ANZ is now required to use the standardised approach for calculating operational risk capital, which will increase its minimum capital held for operational risk by approximately 60% to $760 million.

Banks in New Zealand can calculate their capital requirements in two ways: through internal models approved by the Reserve Bank, or through the standardised approach. Reserve Bank Deputy Governor Geoff Bascand says ANZ had not used an approved model since 2014, and that this highlighted a “persistent weakness” in the bank’s assurance process.

“Accreditation is earned through maintaining high risk management standards, and comes with stringent responsibilities for the bank’s directors and management,” Bascand stated.

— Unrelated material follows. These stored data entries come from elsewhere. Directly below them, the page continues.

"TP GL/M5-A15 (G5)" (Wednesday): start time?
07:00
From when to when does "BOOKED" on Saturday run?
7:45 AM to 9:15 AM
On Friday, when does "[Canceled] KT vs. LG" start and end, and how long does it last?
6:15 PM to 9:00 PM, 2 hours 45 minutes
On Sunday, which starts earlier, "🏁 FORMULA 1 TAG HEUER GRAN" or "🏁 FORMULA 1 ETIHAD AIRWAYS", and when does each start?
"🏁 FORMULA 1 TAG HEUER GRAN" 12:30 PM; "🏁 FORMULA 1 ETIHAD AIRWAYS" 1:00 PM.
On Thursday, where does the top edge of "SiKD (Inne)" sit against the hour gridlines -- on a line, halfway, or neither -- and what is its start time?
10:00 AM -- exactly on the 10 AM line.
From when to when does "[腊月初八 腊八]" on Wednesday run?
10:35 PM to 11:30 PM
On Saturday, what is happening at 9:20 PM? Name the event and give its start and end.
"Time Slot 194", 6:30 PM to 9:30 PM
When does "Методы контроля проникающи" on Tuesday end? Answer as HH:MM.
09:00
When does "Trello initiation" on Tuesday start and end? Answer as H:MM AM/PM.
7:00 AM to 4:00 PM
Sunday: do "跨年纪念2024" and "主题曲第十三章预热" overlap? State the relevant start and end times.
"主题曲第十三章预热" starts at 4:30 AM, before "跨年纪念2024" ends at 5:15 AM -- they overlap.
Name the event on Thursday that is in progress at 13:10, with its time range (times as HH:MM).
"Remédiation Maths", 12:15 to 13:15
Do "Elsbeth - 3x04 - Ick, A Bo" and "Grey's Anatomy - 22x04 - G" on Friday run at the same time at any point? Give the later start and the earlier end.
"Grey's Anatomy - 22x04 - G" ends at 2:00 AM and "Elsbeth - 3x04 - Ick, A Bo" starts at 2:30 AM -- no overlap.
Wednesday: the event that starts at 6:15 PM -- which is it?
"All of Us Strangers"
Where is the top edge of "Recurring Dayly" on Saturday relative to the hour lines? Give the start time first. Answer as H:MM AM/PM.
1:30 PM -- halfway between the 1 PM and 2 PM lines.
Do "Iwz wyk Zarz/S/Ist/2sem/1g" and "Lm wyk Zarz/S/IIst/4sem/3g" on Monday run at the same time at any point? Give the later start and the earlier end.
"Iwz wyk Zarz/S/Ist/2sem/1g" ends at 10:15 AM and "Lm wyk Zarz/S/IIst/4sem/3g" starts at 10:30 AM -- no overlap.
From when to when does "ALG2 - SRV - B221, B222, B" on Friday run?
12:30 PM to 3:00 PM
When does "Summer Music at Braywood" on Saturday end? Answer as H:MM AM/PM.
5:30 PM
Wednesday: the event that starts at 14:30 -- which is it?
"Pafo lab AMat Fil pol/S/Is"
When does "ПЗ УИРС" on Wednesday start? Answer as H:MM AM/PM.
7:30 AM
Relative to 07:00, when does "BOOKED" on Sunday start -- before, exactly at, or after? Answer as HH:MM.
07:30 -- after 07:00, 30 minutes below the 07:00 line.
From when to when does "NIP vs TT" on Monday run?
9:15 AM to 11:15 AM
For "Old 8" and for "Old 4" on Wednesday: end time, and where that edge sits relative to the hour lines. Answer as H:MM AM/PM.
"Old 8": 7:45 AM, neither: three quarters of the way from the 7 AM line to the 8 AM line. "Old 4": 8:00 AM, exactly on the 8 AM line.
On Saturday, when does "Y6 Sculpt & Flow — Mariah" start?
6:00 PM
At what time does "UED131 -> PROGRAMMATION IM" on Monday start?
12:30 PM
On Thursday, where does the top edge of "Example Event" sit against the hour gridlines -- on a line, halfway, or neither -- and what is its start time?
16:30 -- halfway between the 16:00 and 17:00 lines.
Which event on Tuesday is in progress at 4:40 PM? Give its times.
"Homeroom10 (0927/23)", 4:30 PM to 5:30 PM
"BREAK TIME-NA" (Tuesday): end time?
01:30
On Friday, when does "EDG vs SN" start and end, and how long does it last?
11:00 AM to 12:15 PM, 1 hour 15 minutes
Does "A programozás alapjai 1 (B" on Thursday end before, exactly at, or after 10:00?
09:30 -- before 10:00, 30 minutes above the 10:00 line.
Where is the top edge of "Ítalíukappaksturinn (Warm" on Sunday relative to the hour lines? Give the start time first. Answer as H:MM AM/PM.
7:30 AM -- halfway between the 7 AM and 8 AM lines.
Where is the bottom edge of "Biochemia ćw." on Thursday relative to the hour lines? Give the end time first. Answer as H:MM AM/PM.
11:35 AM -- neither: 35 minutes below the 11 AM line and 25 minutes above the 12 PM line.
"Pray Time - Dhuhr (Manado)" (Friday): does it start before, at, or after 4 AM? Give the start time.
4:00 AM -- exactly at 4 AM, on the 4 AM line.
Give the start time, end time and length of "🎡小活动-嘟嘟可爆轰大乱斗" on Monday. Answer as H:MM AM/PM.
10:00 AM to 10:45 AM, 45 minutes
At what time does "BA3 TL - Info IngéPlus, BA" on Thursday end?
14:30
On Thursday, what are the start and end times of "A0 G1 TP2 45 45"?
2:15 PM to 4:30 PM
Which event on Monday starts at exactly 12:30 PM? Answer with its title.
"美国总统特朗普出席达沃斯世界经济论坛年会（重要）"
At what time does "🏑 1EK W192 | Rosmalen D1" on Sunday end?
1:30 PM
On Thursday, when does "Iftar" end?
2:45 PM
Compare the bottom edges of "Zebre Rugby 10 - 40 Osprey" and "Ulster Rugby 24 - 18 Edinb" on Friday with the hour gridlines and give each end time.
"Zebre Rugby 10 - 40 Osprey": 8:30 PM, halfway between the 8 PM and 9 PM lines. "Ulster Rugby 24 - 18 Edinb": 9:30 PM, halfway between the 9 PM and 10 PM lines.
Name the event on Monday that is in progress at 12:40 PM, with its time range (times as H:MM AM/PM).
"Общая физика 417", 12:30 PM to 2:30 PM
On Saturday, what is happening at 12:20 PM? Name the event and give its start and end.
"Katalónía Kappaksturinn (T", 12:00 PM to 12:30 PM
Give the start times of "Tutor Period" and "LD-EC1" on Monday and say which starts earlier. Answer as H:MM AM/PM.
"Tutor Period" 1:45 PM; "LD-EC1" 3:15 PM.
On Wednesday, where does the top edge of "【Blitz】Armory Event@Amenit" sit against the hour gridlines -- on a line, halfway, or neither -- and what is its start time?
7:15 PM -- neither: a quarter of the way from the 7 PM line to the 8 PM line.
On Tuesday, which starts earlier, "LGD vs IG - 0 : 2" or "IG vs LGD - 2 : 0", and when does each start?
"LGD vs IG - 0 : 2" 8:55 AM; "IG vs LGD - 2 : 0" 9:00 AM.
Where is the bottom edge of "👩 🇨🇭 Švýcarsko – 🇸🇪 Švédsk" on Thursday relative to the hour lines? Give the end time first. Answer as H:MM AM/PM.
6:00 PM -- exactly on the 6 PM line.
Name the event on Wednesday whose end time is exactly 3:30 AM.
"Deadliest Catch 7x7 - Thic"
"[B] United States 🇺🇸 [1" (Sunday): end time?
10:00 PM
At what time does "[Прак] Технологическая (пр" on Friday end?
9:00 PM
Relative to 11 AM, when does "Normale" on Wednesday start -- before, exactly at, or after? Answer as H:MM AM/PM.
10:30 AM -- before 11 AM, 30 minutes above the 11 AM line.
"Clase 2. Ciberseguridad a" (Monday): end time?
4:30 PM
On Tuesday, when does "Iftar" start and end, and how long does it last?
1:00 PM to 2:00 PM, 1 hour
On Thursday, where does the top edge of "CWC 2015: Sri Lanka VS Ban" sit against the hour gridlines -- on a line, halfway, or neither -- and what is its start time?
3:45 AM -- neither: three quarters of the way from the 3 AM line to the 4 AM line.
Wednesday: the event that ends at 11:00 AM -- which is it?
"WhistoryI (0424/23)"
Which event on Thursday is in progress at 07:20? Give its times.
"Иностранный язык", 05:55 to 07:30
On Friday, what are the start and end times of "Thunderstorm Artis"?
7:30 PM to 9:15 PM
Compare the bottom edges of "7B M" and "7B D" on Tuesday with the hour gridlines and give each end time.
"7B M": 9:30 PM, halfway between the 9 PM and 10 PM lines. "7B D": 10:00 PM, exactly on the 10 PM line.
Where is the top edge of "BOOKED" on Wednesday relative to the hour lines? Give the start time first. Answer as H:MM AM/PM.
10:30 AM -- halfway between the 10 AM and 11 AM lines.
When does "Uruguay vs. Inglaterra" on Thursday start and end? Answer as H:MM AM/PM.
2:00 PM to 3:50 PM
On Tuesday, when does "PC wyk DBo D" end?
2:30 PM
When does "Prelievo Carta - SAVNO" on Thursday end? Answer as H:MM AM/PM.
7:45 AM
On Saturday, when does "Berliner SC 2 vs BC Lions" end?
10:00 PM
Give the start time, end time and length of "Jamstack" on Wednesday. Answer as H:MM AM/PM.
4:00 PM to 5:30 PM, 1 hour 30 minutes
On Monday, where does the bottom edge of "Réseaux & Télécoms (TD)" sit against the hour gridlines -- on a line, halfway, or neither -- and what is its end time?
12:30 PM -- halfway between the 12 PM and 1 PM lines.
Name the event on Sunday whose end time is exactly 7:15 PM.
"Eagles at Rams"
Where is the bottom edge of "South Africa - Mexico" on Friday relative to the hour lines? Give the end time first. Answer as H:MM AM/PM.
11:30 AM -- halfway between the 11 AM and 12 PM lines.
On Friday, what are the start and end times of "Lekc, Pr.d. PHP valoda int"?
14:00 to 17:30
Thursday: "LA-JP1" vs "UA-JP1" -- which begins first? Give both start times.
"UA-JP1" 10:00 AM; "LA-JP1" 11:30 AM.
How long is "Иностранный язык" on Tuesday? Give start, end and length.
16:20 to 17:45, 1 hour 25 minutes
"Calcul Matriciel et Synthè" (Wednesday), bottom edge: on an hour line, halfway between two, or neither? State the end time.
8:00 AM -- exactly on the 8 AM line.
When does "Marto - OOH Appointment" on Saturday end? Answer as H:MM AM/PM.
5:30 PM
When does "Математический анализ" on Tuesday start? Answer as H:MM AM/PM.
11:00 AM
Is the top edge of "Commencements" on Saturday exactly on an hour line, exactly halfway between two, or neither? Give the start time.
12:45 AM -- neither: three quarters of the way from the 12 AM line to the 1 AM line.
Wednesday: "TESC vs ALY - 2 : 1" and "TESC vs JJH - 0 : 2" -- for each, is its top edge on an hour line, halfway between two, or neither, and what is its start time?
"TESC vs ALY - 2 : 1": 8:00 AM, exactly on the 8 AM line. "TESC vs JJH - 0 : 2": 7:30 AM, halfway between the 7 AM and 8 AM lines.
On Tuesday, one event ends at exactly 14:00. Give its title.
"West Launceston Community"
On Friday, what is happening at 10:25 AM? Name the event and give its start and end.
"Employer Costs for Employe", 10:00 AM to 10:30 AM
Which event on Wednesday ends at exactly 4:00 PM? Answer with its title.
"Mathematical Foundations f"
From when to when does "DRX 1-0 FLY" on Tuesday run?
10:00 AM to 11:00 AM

“The Reserve Bank’s role is to review and approve internal models. The onus is then on bank directors to ensure, and attest, that their bank is compliant with the Reserve Bank’s regulatory requirements. To do that, bank directors need to be satisfied that the internal assurance processes that sit behind the attestations are being adhered to.”

“ANZ’s directors have attested to compliance despite the approved model not being used since 2014,” he continued. “The fact that this issue was not identified for so long highlights a persistent weakness with ANZ’s assurance process.”

The Reserve Bank has encouraged ANZ to conduct a full review of its attestation processes, and to assess its compliance with capital regulations. Bascand says it will “continue to work with ANZ in assessing its systems controls before determining any further action.”